I don’t use light, I don’t use flash. I don’t use a tripod. It’s just me with my camera.” 

November is the National American and Indigenous People Month and I want to highlight the artist and a photographer who spent most of her life portraying indigenous communities. 

A fantastic Mexican photographer Graciela Iturbide makes photos to see and understand her own country. It’s indigenous culture, diversity, as well as its inequalities. She is known for her black-and-white images of local indigenous communities across Mexico: the Seri in Sonora, the Zapotecs from Juchitán and the Mixteca in Oaxaca. These communities are very often not only poor and isolated, but also overlooked in popular media and culture. Graciela Iturbide makes it visible for the whole world.

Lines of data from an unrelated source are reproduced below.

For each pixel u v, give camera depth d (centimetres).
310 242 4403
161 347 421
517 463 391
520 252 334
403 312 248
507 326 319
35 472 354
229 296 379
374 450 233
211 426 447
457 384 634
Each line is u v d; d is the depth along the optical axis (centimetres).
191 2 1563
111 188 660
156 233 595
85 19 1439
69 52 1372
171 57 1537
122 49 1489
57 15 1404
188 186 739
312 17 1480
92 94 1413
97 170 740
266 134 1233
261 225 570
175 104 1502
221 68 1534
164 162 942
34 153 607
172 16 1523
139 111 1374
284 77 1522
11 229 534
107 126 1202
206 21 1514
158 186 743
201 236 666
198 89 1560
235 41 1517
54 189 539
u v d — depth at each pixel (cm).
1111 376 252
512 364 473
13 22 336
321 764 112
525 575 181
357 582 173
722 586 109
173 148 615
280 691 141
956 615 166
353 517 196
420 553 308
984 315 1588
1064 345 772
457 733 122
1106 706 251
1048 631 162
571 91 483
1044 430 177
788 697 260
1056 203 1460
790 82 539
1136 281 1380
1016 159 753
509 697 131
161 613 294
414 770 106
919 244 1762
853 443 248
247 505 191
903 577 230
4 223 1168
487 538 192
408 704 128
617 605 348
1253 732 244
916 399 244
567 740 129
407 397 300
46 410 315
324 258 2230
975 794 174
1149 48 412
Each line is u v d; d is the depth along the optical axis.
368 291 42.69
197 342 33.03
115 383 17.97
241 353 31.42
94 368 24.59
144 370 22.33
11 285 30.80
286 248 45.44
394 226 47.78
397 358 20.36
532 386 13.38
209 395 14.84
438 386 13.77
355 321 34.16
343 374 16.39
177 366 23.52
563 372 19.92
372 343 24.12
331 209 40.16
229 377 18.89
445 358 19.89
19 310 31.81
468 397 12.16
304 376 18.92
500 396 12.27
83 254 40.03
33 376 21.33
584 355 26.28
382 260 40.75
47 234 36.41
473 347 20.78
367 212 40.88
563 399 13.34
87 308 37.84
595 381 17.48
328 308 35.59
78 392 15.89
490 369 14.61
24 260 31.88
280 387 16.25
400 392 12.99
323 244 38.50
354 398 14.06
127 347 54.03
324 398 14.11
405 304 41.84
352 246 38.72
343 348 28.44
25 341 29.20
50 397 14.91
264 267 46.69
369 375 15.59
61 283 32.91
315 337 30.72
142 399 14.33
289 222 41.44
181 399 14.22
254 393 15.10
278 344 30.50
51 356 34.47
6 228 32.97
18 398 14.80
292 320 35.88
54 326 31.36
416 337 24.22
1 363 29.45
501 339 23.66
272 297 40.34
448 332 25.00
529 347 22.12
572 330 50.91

Her works are in the collections of The Metropolitan Museum of Art in New York, the Los Angeles County Museum of Art, and The Museum of Modern Art in New York, among others.  She is not just a witness to her subjects’ lives but an active participant, living in Mexico City, travelling across the whole country, attending festivals and joining people when they go to market, do everyday work and take rest. 

Graciela Iturbide always says that her real inspiration comes from what her eyes see now and what her heart feels now. Indigenous Mexican culture is what really moves her and touches her. Focusing mostly on women and children, and their relationships, intimacy, and connections Iturbide has captured the cultural traditions of generations of indigenous people.